**DATA LISTING:**
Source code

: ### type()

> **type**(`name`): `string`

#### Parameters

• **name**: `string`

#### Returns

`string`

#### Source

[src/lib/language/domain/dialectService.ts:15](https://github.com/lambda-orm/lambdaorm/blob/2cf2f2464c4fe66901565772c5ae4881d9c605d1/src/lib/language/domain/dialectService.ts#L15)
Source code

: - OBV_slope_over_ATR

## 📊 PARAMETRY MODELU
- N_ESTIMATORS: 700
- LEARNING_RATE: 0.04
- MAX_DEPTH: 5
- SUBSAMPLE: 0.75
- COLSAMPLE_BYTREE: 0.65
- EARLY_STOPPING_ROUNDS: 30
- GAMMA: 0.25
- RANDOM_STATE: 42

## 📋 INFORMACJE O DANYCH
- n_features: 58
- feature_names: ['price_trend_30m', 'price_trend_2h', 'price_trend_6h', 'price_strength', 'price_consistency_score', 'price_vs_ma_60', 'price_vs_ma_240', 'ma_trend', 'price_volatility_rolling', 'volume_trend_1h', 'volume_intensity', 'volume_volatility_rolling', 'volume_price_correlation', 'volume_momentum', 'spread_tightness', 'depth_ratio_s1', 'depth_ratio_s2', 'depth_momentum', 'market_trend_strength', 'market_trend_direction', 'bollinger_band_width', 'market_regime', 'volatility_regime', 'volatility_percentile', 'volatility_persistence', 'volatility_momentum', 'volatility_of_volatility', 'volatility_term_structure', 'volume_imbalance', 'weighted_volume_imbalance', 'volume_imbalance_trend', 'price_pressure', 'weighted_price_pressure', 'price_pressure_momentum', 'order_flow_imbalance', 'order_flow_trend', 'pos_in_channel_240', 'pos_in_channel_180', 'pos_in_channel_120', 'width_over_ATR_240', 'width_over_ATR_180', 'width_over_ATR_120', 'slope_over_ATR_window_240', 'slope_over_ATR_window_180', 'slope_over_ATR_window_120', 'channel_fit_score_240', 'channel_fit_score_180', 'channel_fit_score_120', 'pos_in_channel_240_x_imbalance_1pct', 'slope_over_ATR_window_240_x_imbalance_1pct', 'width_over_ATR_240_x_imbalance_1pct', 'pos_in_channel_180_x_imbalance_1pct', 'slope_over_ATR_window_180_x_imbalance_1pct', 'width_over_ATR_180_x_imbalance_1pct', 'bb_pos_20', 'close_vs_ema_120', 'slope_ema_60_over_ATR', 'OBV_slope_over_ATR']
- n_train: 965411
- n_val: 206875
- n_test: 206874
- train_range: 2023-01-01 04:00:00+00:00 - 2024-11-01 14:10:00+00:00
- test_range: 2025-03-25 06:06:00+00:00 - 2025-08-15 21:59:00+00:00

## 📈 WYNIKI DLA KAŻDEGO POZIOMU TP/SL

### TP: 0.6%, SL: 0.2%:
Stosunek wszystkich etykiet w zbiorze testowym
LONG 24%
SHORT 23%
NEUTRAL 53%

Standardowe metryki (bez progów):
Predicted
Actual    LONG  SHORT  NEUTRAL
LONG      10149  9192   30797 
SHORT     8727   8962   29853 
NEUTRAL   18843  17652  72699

**DIRECTIONS:**
All the records above need to be output exactly, with none omitted.

**THE COMPLETED TASK:**
Source code

: ### type()

> **type**(`name`): `string`

#### Parameters

• **name**: `string`

#### Returns

`string`

#### Source

[src/lib/language/domain/dialectService.ts:15](https://github.com/lambda-orm/lambdaorm/blob/2cf2f2464c4fe66901565772c5ae4881d9c605d1/src/lib/language/domain/dialectService.ts#L15)
Source code

: - OBV_slope_over_ATR

## 📊 PARAMETRY MODELU
- N_ESTIMATORS: 700
- LEARNING_RATE: 0.04
- MAX_DEPTH: 5
- SUBSAMPLE: 0.75
- COLSAMPLE_BYTREE: 0.65
- EARLY_STOPPING_ROUNDS: 30
- GAMMA: 0.25
- RANDOM_STATE: 42

## 📋 INFORMACJE O DANYCH
- n_features: 58
- feature_names: ['price_trend_30m', 'price_trend_2h', 'price_trend_6h', 'price_strength', 'price_consistency_score', 'price_vs_ma_60', 'price_vs_ma_240', 'ma_trend', 'price_volatility_rolling', 'volume_trend_1h', 'volume_intensity', 'volume_volatility_rolling', 'volume_price_correlation', 'volume_momentum', 'spread_tightness', 'depth_ratio_s1', 'depth_ratio_s2', 'depth_momentum', 'market_trend_strength', 'market_trend_direction', 'bollinger_band_width', 'market_regime', 'volatility_regime', 'volatility_percentile', 'volatility_persistence', 'volatility_momentum', 'volatility_of_volatility', 'volatility_term_structure', 'volume_imbalance', 'weighted_volume_imbalance', 'volume_imbalance_trend', 'price_pressure', 'weighted_price_pressure', 'price_pressure_momentum', 'order_flow_imbalance', 'order_flow_trend', 'pos_in_channel_240', 'pos_in_channel_180', 'pos_in_channel_120', 'width_over_ATR_240', 'width_over_ATR_180', 'width_over_ATR_120', 'slope_over_ATR_window_240', 'slope_over_ATR_window_180', 'slope_over_ATR_window_120', 'channel_fit_score_240', 'channel_fit_score_180', 'channel_fit_score_120', 'pos_in_channel_240_x_imbalance_1pct', 'slope_over_ATR_window_240_x_imbalance_1pct', 'width_over_ATR_240_x_imbalance_1pct', 'pos_in_channel_180_x_imbalance_1pct', 'slope_over_ATR_window_180_x_imbalance_1pct', 'width_over_ATR_180_x_imbalance_1pct', 'bb_pos_20', 'close_vs_ema_120', 'slope_ema_60_over_ATR', 'OBV_slope_over_ATR']
- n_train: 965411
- n_val: 206875
- n_test: 206874
- train_range: 2023-01-01 04:00:00+00:00 - 2024-11-01 14:10:00+00:00
- test_range: 2025-03-25 06:06:00+00:00 - 2025-08-15 21:59:00+00:00

## 📈 WYNIKI DLA KAŻDEGO POZIOMU TP/SL

### TP: 0.6%, SL: 0.2%:
Stosunek wszystkich etykiet w zbiorze testowym
LONG 24%
SHORT 23%
NEUTRAL 53%

Standardowe metryki (bez progów):
Predicted
Actual    LONG  SHORT  NEUTRAL
LONG      10149  9192   30797 
SHORT     8727   8962   29853 
NEUTRAL   18843  17652  72699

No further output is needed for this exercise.